The salami recall is only the most recent fuel to the fire generating media attention to food safety issues–and though salami is a USDA-regulated product, it appears that the ground pepper in the salami, an FDA-regulated product, might actually be the culprit.
Since Christmas Eve, the USDA’s food safety division has recalled millions of pounds of potentially contaminated meat.

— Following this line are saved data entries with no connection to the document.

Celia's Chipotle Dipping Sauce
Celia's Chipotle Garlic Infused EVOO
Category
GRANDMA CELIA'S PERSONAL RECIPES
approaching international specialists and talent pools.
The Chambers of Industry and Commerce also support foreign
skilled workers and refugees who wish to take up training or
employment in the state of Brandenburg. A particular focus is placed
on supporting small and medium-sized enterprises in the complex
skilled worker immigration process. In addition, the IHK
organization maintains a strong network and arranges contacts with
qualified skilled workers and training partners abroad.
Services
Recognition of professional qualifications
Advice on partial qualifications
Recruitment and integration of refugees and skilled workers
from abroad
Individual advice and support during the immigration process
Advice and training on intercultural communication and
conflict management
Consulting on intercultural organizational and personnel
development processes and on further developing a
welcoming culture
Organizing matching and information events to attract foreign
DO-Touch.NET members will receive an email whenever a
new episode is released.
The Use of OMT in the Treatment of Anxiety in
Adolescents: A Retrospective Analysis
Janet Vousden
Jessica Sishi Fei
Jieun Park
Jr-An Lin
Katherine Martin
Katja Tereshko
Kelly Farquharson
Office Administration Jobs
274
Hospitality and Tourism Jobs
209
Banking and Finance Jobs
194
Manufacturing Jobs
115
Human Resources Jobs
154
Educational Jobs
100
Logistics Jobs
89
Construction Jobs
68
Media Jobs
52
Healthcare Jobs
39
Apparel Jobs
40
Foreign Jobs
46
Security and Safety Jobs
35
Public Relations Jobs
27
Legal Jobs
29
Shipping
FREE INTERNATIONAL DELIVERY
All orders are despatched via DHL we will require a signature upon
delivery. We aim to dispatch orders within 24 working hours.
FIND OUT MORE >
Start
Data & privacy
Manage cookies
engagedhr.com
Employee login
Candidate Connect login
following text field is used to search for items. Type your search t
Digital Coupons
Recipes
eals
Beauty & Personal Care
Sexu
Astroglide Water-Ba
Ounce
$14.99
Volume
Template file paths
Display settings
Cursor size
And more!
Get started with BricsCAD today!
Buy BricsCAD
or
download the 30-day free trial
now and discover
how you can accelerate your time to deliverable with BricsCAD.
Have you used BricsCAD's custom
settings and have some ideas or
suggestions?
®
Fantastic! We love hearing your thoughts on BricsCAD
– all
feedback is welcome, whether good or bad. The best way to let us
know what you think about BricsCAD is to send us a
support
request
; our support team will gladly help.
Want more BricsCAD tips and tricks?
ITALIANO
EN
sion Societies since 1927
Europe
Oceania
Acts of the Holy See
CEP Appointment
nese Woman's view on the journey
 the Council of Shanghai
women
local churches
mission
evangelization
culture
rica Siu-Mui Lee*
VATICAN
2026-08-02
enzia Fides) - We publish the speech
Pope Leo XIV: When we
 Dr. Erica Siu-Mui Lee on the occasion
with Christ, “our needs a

In the past month, The FDA has also initiated its share of recalls, on a wide variety of foods–cheese logs, pine nuts, milk, caramel, hazelnuts, and pet food, to name but a few.
In the context of a seemingly constant barrage of recalls, CBS News ran a segment exploring America’s food safety system two weeks ago.
“Only 7 percent give the U.S. an A on ensuring the safety of our food supply,” according to a CBS poll.
Watch the segment here:
CNN also took special notice of food safety issues and the then leaderless FSIS at the beginning of the month.
“Politicians in Washington still haven’t figured out that full food safety agenda for you,” noted Erica Hill, as CNN began the two minute segment focused on the need for greater regulation in the wake of a 248,000 pound nationwide tenderized steak recall linked to E. coli in late December.
“It could be a good year for food safety if President Obama and the Congress take new commitment to tightening regulation. They could start off with the agriculture food safety and inspection service. The service has been without a chief for more than a year,” said CNN reporter Louise Schiavone.
“Also high on the agenda, passage of food safety legislation designed to enhance the operation for the Food and Drug Administration, it’s been approved in the House with a version of it pending in the Senate,” added Schiavone.